Sowohl die Ratslinke wie die Ratsrechte wittern eine Missachtung des Volkswillens – aus diametral entgegengesetzten Gründen... (Bild © Parlamentsdienste)

Sowohl die Ratslinke wie die Ratsrechte wittern eine Missachtung des Volkswillens – aus diametral entgegengesetzten Gründen... (Bild © Parlamentsdienste)

Wie auf allen Kanälen vermeldet, hat der Nationalrat am Donnerstag mit wuchtigem Nein den Gesetzesentwurf des Bundesrats zu einem Tabakwerbeverbot für Jugendliche zurückgewiesen.
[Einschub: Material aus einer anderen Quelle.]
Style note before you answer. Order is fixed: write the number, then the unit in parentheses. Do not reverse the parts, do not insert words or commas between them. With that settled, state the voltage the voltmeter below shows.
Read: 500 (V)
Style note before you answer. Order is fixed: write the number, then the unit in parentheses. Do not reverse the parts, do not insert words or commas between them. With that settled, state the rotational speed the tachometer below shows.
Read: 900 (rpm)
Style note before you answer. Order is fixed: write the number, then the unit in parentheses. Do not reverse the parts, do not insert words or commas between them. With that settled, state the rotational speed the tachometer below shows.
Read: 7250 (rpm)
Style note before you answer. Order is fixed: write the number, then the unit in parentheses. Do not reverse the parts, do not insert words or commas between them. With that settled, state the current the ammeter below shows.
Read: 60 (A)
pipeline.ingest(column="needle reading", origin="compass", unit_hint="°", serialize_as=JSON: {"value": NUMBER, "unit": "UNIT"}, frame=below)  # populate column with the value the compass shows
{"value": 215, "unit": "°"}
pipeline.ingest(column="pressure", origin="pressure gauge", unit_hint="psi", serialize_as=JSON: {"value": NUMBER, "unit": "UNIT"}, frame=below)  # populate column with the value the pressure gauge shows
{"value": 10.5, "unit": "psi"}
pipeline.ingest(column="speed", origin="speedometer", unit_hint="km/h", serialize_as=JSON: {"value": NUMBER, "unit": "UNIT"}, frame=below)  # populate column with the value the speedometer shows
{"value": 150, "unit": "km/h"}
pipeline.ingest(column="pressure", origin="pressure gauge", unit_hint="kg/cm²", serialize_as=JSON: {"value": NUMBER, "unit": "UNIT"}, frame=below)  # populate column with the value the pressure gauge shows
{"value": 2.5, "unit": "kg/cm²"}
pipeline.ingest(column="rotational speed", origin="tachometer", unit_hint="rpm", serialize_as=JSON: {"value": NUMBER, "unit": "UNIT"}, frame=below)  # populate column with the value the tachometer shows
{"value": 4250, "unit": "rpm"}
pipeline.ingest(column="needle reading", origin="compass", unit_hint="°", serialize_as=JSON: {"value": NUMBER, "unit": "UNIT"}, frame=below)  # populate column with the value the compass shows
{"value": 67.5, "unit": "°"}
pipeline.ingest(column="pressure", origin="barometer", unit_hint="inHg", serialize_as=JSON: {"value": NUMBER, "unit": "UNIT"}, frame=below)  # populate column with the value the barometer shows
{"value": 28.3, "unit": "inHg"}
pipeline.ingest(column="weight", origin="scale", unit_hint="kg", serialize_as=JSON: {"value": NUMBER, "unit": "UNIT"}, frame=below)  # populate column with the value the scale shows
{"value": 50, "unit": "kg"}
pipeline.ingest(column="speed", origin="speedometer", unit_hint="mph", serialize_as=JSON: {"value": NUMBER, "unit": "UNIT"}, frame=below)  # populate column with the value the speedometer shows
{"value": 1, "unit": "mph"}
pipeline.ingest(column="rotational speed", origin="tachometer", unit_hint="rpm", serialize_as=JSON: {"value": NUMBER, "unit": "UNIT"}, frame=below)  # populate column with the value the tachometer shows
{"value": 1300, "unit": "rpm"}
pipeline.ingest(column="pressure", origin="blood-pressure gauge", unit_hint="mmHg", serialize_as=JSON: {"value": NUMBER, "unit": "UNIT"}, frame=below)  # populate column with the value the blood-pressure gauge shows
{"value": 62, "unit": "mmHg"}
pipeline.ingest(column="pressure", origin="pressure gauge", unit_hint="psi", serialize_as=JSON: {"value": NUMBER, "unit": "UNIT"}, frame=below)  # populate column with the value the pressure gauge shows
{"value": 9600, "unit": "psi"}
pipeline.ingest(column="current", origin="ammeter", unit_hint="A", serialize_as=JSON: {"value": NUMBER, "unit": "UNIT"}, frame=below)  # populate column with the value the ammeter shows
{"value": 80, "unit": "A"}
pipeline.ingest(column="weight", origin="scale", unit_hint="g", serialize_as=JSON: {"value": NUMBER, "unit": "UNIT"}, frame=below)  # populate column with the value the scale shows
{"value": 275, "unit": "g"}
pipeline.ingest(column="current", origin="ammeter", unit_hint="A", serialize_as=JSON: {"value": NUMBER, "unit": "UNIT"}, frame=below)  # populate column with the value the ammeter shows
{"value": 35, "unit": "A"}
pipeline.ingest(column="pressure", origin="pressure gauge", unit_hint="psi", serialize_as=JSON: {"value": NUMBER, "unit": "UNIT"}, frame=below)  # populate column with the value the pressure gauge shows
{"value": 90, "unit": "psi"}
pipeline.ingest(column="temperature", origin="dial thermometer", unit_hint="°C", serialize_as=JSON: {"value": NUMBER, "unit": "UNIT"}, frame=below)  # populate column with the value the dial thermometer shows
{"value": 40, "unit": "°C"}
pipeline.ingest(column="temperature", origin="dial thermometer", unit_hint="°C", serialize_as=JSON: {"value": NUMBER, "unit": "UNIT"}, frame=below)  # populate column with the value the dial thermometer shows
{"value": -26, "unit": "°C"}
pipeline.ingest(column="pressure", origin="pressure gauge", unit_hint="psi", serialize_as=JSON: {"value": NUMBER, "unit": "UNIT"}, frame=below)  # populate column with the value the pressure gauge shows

Was ist da los in Bundesbern? Man könnte meinen, es gehe um den Untergang des Schweizerlandes. Kaum eine Vorlage vermag, die Eidgenössischen Räte derart zu spalten wie die Forderung nach einem Werbeverbot für Tabakprodukte. 

Dabei ist der Volksentscheid vom Februar 2022 eigentlich klar: 57 Prozent des Stimmvolks wollen, dass Kinder und Jugendliche in Zukunft keine Tabakwerbung mehr zu Gesicht bekommen. So steht es seit der Annahme der Volksinitiative in der Verfassung.

In der Umsetzung kommt es nun abermals zu hitzigen Wortgefechten. Schon im letzten Herbst hatte der Ständerat die Gesetzesvorlage des Bundesrats, der ein umfassendes Werbeverbot will, an wichtigen Stellen abgeschwächt. Am Donnerstag wurde die kleine Kammer vom Nationalrat sogar noch überboten. 

Der Widerstand kam von rechts und von links gleichermassen. Sowohl die SVP wie auch die SP und die Grünen sahen im vorgeschlagenen Gesetz eine Missachtung des Volkswillens, aus grad entgegengesetzten Gründen.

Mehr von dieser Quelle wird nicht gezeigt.